Example: The faster fall

Understanding the situation

Two dense objects (so air drag can be ignored) are shot straight up at the same time from the same height. Object A is shot with a speed of 1 m/s, object B with a speed of 2 m/s. 

Presenting a sample problem

A. Which takes longer to come back to its starting point?

    1. Object A
    2. Object B
    3. Both take the same.
    4. I can’t tell since you didn’t give me the masses.
    5. I can’t tell for some other reason.
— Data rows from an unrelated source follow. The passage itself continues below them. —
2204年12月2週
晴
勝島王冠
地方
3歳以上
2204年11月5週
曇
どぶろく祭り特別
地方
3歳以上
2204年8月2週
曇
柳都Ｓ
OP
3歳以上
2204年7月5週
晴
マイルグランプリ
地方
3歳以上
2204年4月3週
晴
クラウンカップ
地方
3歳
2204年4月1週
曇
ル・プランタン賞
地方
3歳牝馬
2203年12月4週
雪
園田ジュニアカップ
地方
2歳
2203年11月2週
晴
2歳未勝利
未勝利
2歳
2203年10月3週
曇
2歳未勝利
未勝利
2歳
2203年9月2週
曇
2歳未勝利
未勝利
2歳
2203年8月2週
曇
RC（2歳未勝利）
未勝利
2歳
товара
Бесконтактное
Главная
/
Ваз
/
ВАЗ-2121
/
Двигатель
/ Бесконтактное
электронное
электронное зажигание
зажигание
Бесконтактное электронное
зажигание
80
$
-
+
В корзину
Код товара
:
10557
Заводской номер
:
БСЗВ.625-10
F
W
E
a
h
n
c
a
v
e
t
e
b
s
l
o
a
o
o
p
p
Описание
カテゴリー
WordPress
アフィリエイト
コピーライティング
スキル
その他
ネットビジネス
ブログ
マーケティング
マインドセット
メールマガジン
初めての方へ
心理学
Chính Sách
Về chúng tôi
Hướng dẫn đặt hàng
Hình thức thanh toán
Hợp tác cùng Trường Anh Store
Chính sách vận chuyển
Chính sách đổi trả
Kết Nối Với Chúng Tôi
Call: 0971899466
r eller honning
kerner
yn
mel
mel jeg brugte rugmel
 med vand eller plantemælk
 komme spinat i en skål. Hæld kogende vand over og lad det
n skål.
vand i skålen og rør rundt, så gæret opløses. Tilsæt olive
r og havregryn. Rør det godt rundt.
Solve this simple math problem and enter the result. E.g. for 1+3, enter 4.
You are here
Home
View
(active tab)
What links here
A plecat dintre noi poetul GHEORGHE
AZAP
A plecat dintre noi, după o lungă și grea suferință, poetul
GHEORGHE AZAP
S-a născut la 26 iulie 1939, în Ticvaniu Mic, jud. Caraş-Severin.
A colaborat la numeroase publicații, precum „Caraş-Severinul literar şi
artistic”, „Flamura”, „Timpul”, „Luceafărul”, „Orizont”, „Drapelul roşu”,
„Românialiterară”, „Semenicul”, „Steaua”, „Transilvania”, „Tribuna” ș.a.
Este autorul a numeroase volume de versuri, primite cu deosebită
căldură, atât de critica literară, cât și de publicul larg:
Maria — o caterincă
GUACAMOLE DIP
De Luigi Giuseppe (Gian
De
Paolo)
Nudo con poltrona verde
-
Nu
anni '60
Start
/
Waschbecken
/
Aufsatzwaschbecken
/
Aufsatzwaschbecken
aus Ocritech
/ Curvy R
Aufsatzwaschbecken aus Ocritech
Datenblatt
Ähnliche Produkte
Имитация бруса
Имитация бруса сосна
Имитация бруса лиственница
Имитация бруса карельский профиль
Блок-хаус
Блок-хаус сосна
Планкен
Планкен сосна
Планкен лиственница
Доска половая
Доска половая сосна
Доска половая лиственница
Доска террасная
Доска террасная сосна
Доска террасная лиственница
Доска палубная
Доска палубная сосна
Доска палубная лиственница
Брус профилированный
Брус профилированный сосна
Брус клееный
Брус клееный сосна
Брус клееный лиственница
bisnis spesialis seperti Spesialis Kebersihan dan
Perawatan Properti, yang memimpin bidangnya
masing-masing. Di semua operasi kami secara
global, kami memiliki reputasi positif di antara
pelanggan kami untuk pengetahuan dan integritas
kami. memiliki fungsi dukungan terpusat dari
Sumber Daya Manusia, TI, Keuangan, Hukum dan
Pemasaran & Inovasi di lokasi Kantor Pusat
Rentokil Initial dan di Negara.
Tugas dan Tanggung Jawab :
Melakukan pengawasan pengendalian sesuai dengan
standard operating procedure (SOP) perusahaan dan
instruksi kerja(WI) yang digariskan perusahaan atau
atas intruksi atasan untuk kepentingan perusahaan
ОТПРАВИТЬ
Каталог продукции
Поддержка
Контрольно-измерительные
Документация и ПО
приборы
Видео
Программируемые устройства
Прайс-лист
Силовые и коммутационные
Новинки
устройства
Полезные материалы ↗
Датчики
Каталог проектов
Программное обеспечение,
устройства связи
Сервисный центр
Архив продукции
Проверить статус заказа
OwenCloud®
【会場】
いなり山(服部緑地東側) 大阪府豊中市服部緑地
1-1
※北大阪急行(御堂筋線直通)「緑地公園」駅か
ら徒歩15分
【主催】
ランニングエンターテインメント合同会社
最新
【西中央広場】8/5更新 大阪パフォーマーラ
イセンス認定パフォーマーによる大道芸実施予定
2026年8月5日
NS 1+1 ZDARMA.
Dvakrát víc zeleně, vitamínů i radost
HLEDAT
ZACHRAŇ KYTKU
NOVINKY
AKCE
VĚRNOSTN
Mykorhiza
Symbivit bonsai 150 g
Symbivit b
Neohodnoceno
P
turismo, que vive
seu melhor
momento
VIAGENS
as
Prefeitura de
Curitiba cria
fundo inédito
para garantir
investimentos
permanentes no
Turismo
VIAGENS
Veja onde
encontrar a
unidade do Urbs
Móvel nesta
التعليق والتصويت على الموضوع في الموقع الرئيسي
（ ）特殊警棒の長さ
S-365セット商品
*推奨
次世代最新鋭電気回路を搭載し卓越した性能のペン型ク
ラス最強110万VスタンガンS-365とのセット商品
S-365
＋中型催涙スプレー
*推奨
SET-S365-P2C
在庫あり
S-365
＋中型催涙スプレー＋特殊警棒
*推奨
B. Two dense objects (so air drag can be ignored) are shot up at the different angles at same time from the same height. They follow the trajectories shown. Which will hit its target first?

    1. Object A
    2. Object B
    3. Both take the same.
    4. I can’t tell since you didn’t give me the masses.
    5. I can’t tell for some other reason.

Solving this problem

A. Object B

At first glance this seems difficult. Object B will go higher and so will travel a longer distance, but it's going faster. These facts act in opposite directions, the first suggesting B would take more time, the second suggesting B would take less time. 

You can do the calculation and see that the result is object B. But it's easy to figure out from thinking about what happens. Each projectile slows as it goes up until its velocity is cut to 0, then it falls. The velocity falling just reverses what happened going up, so either projectile will take the same amount of time going down as going up. So let's just look at the falling part. Both start at 0 velocity and start to speed up. Both will go through the same velocity pattern until they reach 1 m/s. At that time, projectile A will have hit the ground but projectile B will still have a ways to fall, both since it started higher and since it still has to accelerate from 1 m/s up to 2 m/s before it hits the ground.

B. Object B

At first glance this also looks confusing. A goes higher, but B travels farther. Will the two results cancel? What we learned from our analysis of free-fall in flat-earth gravity is that the sideways and up-and-down motions are independent. What determines when it hits the ground is only the up-and-down motion: when y=0 it's on the ground again. From the previous problem we learned that the higher it goes the longer it takes to come back to the ground, therefore, since B does not go as high as A, it will hit first.